Our study had several limitations. First, the CHARLS asks participants to self-report on tooth loss, as well as their use of, and amount spent on, dental care. The project has no claims data or other independent sources to verify respondents’ reported dental use or expenses. Second, important individual-level data, such as the presence of dental diseases, screening-based or self-reported unmet needs, types of dental services (curative vs. cosmetic) and provider type were not available. In the future, researchers will need to design an oral health survey to collect such data, with the aim to study oral health and care in greater detail. Third, we used data from only 1-year cross-sectional data of the CHARLS to estimate dental health, care and costs, with which we cannot establish a causal relationship between dental care and the socio–economic variables and insurance type.

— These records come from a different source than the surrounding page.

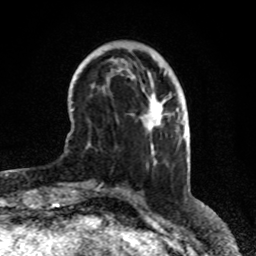
Breast MRI (dynamic contrast-enhanced), one axial slice. Position 23 of 80 along the scan axis. Cropped to one breast. Dynamic contrast-enhanced series, time point 2 of 8 at this slice position (early post-contrast). 1.5 T. TE 4.2 ms, TR 7 ms. 256 × 256 image matrix, field of view 170 × 170 mm. Female patient.
Structures marked on this image (semi-automatically segmented with operator editing):
- enhancing-tissue mask used for the functional tumour volume (all voxels passing the contrast-enhancement thresholds inside the analysis volume; usually the tumour): bounding box <162,100,165,111> (left, top, right, bottom; pixels)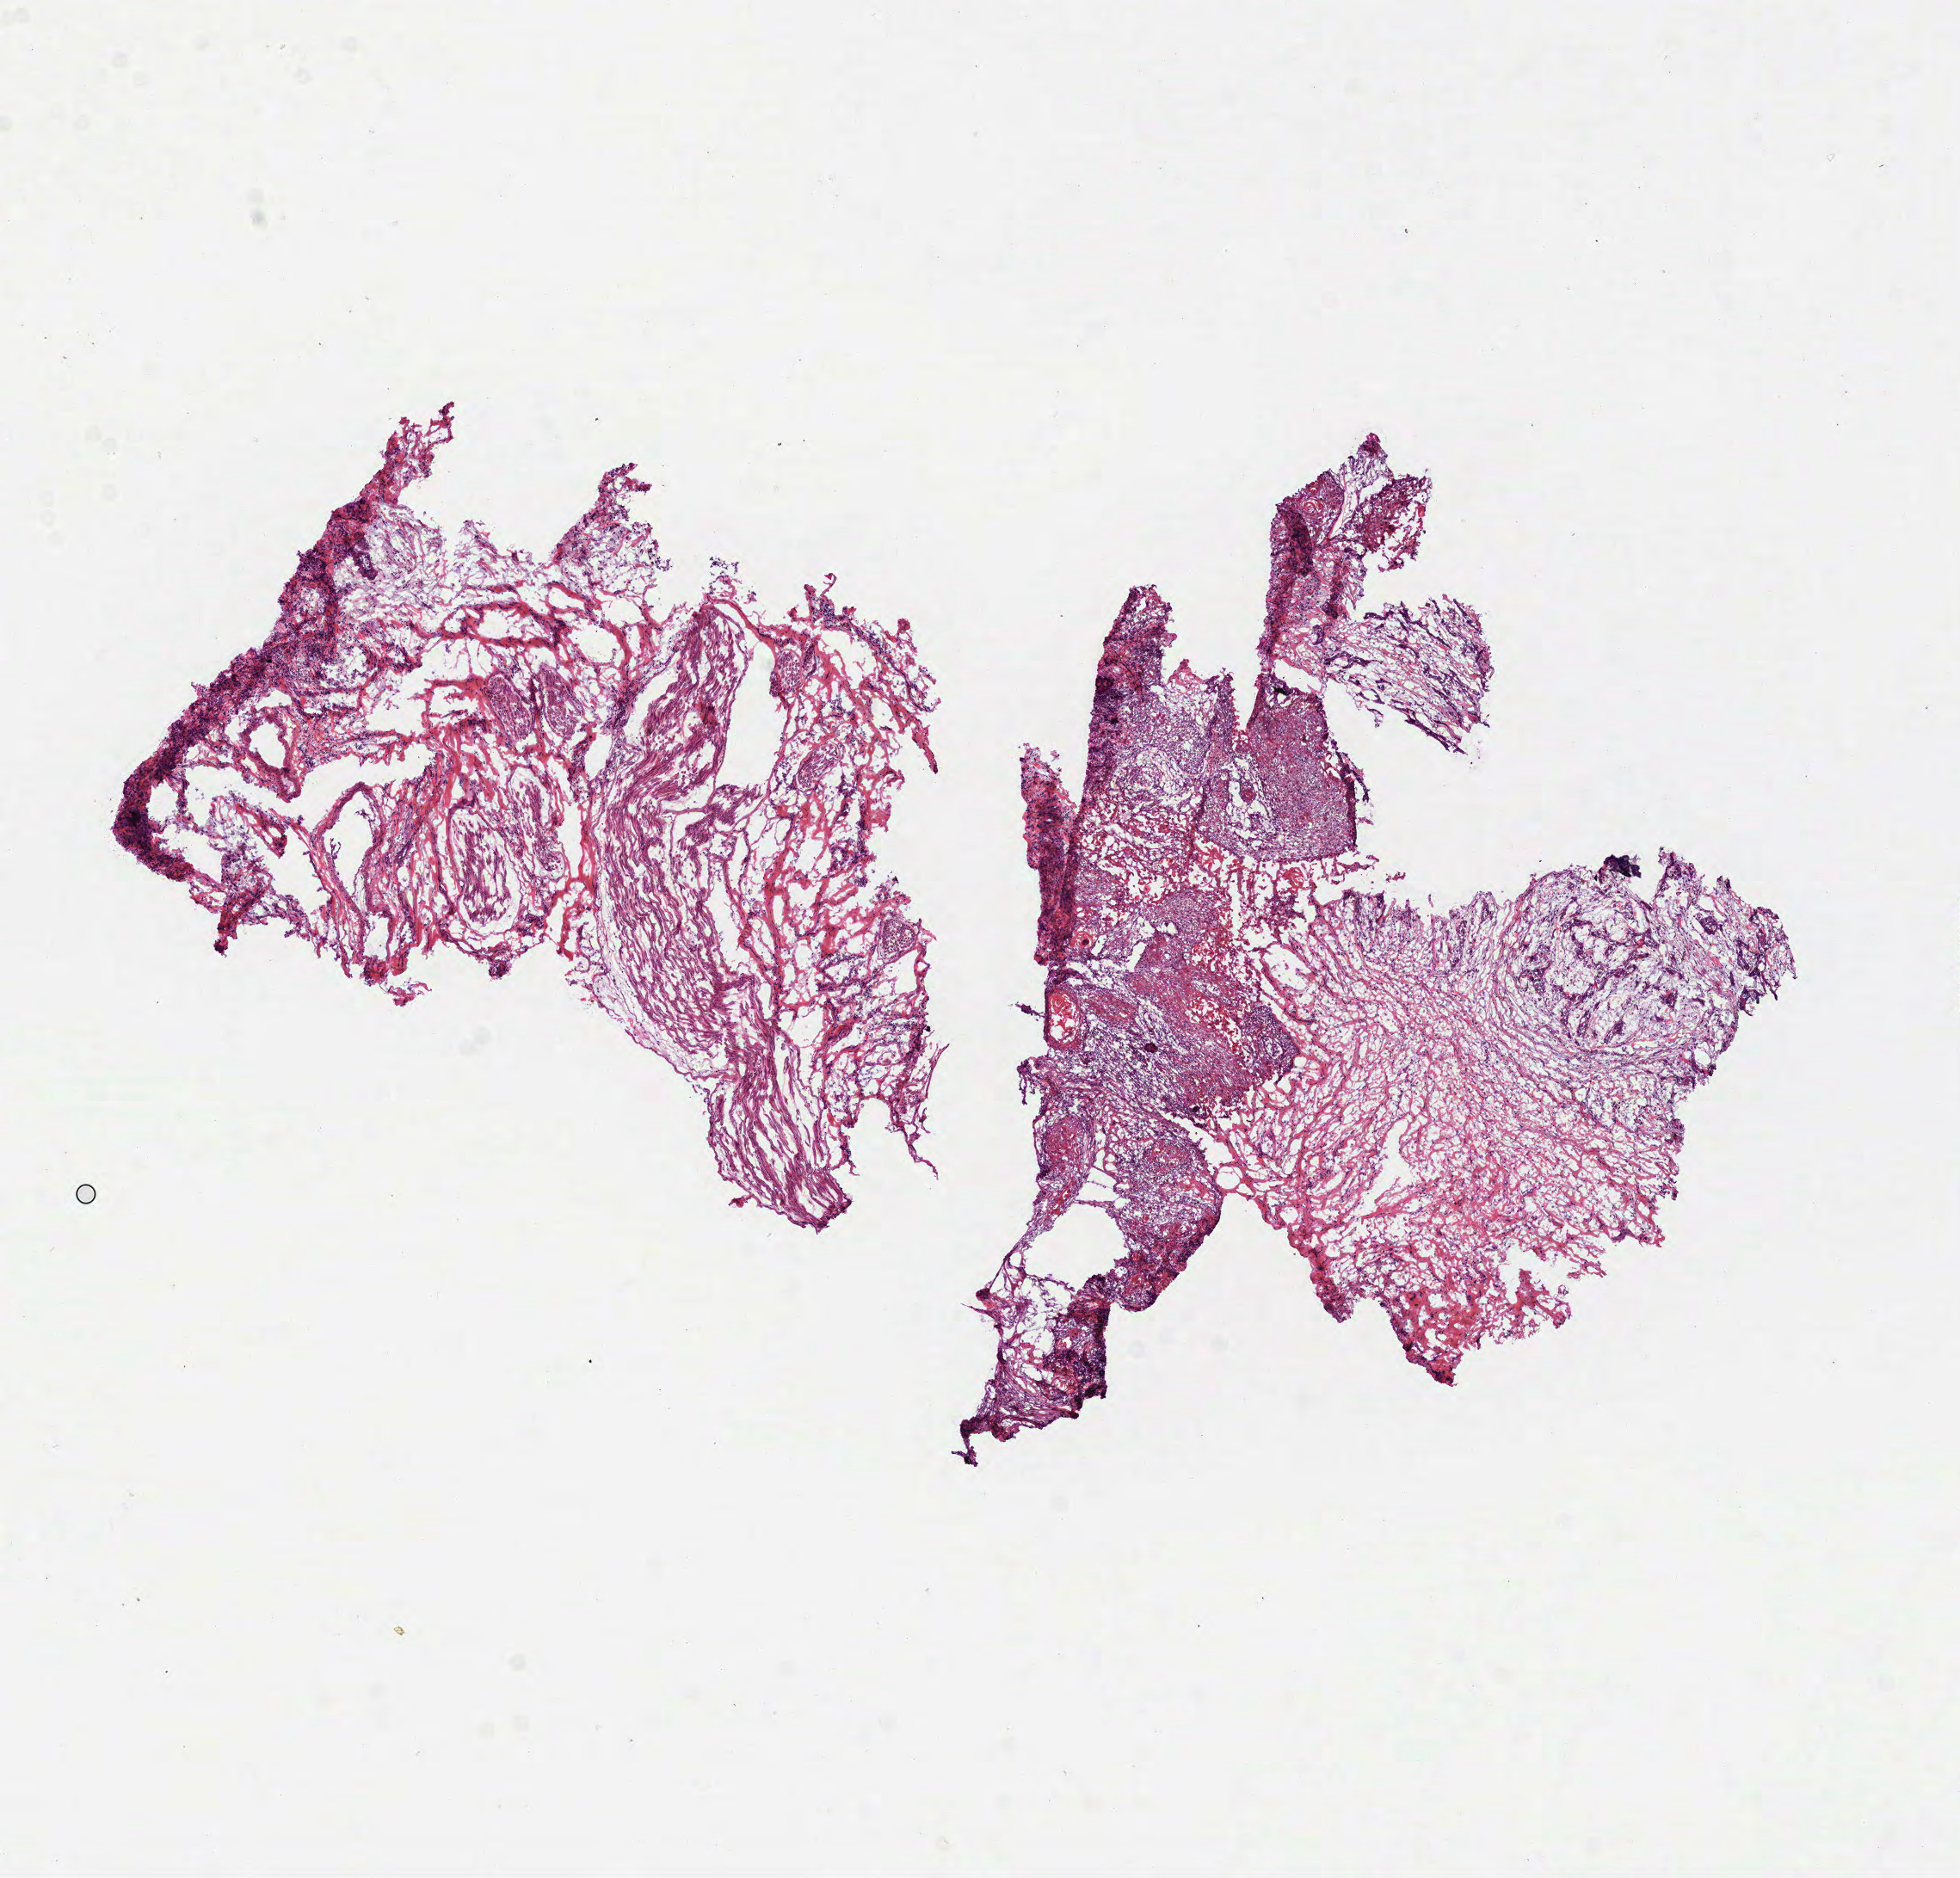
H&E-stained whole-slide image — whole scanned area (about 9.2 x 8.8 mm, acquisition: 40x scan) shown as a low-resolution overview; frozen section from the bottom of the tissue portion; head and neck, primary tumour sample. Female patient; age at initial diagnosis 66 years. Histologic grade: G2 (moderately differentiated). Slide review estimates, as recorded: tumour cells 20%, tumour nuclei 30%, normal cells 70%, stromal cells 0%, necrosis 10%. Infiltration values recorded for this section: lymphocyte infiltration 10%, monocyte infiltration 0%, neutrophil infiltration 2%.
• pathologic diagnosis: Squamous cell carcinoma, NOS (tongue, NOS)
• AJCC pathologic stage: IVA (7th edition)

As the three social medical insurance schemes will expand coverage of dental care over different timescales, future research will have appropriate data with which to analyse the causal effects of insurance coverage of dental services on the utilisation of dental care. The current study sets a baseline for future assessment of senior dental health and care in response to changing insurance policies. Lastly, many dental problems are preventable, and dental health is determined before reaching seniority. The data do not allow us to study the access of seniors to oral care services in their younger years.

Conclusions

This report provides one of the first descriptions of dental care and disparities in China. It sets a baseline for future policy evaluation of dental care, costs of care and impact of dental coverage on care and costs. This study highlighted the potential unmet need for dental care among Chinese seniors and striking health disparities after stratification of data according to SES and insurance types. Following analysis of data on a nationally representative sample, we found that almost 30% of Chinese seniors have no remaining teeth, and that only 19% of elderly Chinese had visited a dentist in the past year. The high SES groups and those enrolled in a plan with a low coinsurance rate had a higher likelihood of using dental care services and spending more on dental care than did the lowest SES groups. We welcome the fact that oral health was recently written into the Healthy China 2030 blueprint. While more studies are required, we expect that further reduction of the proportion of uninsuredance rates seniors in China and extending insurance plans to cover preventive dental care and basic dental treatments will increase access of Chinese seniors to dental care and reduce socio–economic disparities. The findings from this study and from future updated analyses have implications for other universal coverage systems with a private dental sector.